Le meurtrier
Voici le texte que j'ai écrit (et envoyé à Paroles Plurielles, on va voir si je suis publiée) d'après la consigne 39.
Il fallait commencer par "je suis resté une heure dans la salle de bains". Le texte devait avoir une fin originale.
Dernier point, les trois images ci-dessous devaient être inclues dans le texte...



Je suis resté une heure dans la salle de bains. A savonner ces mains qui me paraissent toujours souillées de la terre que j'ai retourné. Retournée pour lui, qui maintenant git à 6 pieds sous terre, en morceaux, abîmé comme une canette de Coca Cola qu'on écraserait contre le sol avec le pied.
Tout a commencé dans cette ruelle sombre: je découvrais la ville, je furetais dans les ruelles toutes plus sombres les unes que les autres, quand j'ai pénétré sur le lieu de notre rencontre. Je n'avais jamais vu autant de deux roues garés au même endroit.
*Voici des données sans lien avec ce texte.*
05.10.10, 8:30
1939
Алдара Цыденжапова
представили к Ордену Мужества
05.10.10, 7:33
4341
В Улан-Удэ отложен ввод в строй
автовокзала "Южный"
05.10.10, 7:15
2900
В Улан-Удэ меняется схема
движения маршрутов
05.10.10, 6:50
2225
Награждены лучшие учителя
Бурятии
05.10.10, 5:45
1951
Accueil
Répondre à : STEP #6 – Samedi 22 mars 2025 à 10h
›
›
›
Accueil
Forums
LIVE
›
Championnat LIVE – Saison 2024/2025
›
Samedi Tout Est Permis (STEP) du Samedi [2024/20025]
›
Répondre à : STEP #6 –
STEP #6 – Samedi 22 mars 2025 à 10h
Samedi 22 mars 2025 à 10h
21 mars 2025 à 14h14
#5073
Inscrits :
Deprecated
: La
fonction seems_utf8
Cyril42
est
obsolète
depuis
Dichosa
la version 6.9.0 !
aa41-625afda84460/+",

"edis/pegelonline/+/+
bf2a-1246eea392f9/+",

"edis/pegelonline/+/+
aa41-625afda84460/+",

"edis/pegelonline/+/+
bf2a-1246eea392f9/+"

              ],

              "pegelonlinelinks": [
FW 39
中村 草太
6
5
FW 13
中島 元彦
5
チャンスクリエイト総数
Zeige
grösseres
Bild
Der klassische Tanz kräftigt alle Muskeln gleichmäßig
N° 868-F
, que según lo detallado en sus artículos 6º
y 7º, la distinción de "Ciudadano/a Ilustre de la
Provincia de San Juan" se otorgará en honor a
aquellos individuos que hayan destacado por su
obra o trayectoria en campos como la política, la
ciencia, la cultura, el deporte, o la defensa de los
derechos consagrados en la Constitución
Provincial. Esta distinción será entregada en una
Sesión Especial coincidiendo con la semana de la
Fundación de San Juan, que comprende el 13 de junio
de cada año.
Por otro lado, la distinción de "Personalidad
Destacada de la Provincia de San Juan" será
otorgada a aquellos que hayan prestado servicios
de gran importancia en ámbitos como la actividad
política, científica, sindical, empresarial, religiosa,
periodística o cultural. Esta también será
"C'est marrant les découvertes que l'on peut faire en se promenant, tout de même".
Au milieu de cet enchevêtrement de choses insignifiantes, il s'est tout de suite détaché, m'est apparu comme la clé à ma morose existence. Après une première rencontre pour le moins surprenante, nous sommes repartis ensemble... Sans jamais réussir à se séparer.
Ce n'est qu'aujourd'hui que j'ai pris la décision de me débarrasser de lui. La passion, trop forte, nous entrainait sur les pentes de l'auto-destruction. A quoi bon continuer à se blesser l'un, l'autre?
Soit il partait, soit c'était moi. J'ai opté pour le première solution et je l'ai supprimé. La tête froide, comme s'il ne s'était jamais rien passé entre nous, comme si c'était juste un inconnu gênant.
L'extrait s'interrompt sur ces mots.